== What this task involves ==
Give back the entries that follow exactly as written. Any picture gets left out.

[Document structure recognition data]
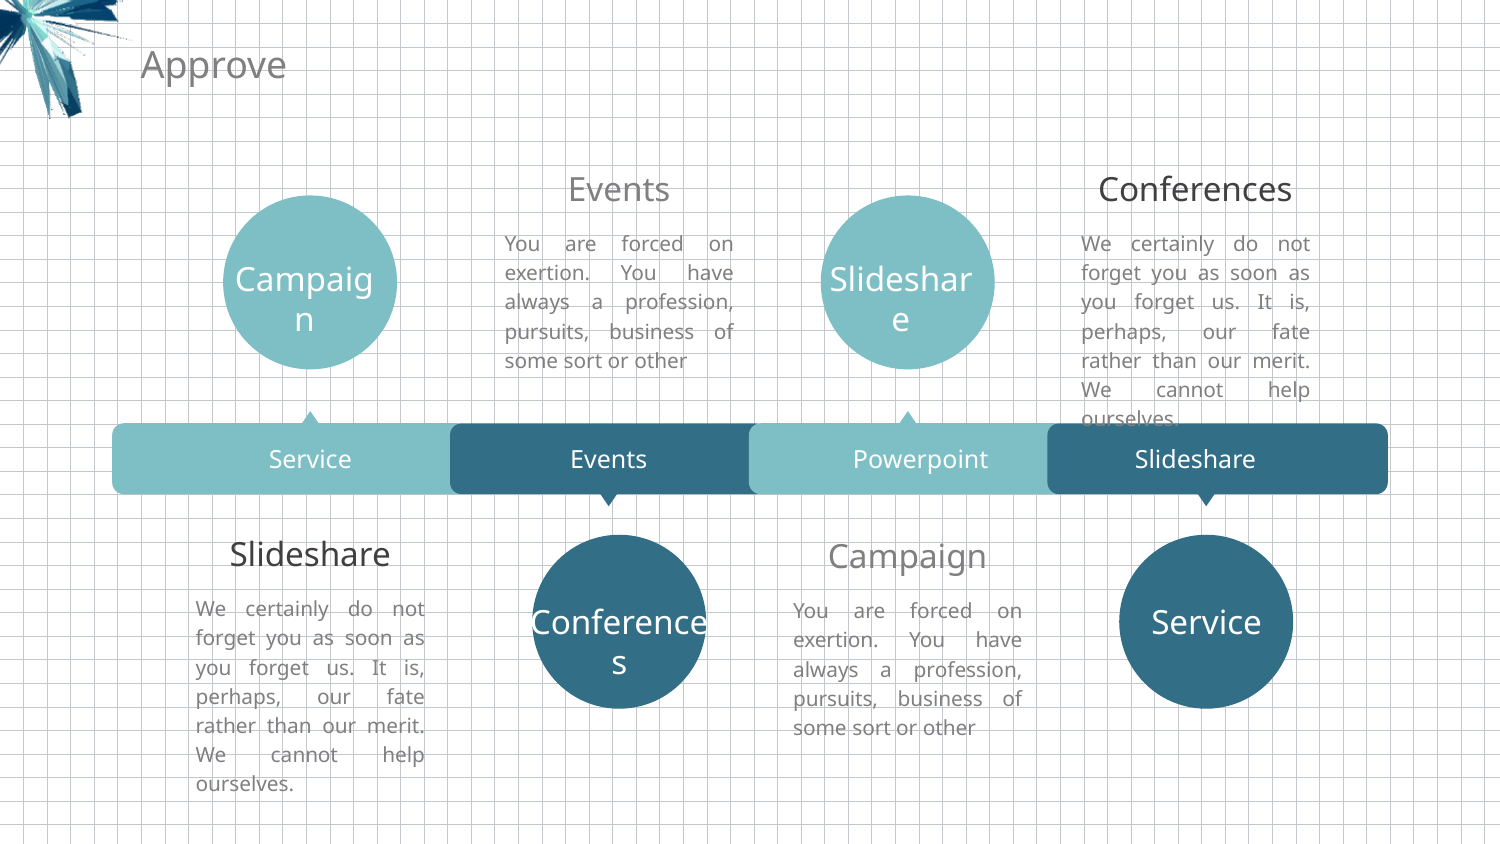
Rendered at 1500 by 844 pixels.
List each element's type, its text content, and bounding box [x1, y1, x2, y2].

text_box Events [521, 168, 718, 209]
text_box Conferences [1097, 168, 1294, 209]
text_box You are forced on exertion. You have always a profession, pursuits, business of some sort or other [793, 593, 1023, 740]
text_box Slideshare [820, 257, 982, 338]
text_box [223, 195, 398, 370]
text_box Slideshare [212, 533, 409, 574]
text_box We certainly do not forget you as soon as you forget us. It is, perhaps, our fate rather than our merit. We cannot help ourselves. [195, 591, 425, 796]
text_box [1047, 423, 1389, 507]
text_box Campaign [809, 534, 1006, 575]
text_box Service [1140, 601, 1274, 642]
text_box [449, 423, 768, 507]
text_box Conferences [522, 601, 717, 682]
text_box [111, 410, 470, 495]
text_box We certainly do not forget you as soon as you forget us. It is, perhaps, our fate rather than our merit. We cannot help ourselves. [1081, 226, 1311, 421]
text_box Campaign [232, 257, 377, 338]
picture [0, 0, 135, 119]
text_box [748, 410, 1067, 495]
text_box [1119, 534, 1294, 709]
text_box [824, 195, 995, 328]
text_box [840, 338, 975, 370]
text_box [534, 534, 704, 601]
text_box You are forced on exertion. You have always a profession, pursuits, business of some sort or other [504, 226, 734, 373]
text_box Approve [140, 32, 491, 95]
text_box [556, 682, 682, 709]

== Answer space ==
Rendered at 1500 by 844 pixels.
List each element's type, its text content, and bounding box [x1, y1, x2, y2].

text_box Events [521, 168, 718, 209]
text_box Conferences [1097, 168, 1294, 209]
text_box You are forced on exertion. You have always a profession, pursuits, business of some sort or other [793, 593, 1023, 740]
text_box Slideshare [820, 257, 982, 338]
text_box [223, 195, 398, 370]
text_box Slideshare [212, 533, 409, 574]
text_box We certainly do not forget you as soon as you forget us. It is, perhaps, our fate rather than our merit. We cannot help ourselves. [195, 591, 425, 796]
text_box [1047, 423, 1389, 507]
text_box Campaign [809, 534, 1006, 575]
text_box Service [1140, 601, 1274, 642]
text_box [449, 423, 768, 507]
text_box Conferences [522, 601, 717, 682]
text_box [111, 410, 470, 495]
text_box We certainly do not forget you as soon as you forget us. It is, perhaps, our fate rather than our merit. We cannot help ourselves. [1081, 226, 1311, 421]
text_box Campaign [232, 257, 377, 338]
picture [0, 0, 135, 119]
text_box [748, 410, 1067, 495]
text_box [1119, 534, 1294, 709]
text_box [824, 195, 995, 328]
text_box [840, 338, 975, 370]
text_box [534, 534, 704, 601]
text_box You are forced on exertion. You have always a profession, pursuits, business of some sort or other [504, 226, 734, 373]
text_box Approve [140, 32, 491, 95]
text_box [556, 682, 682, 709]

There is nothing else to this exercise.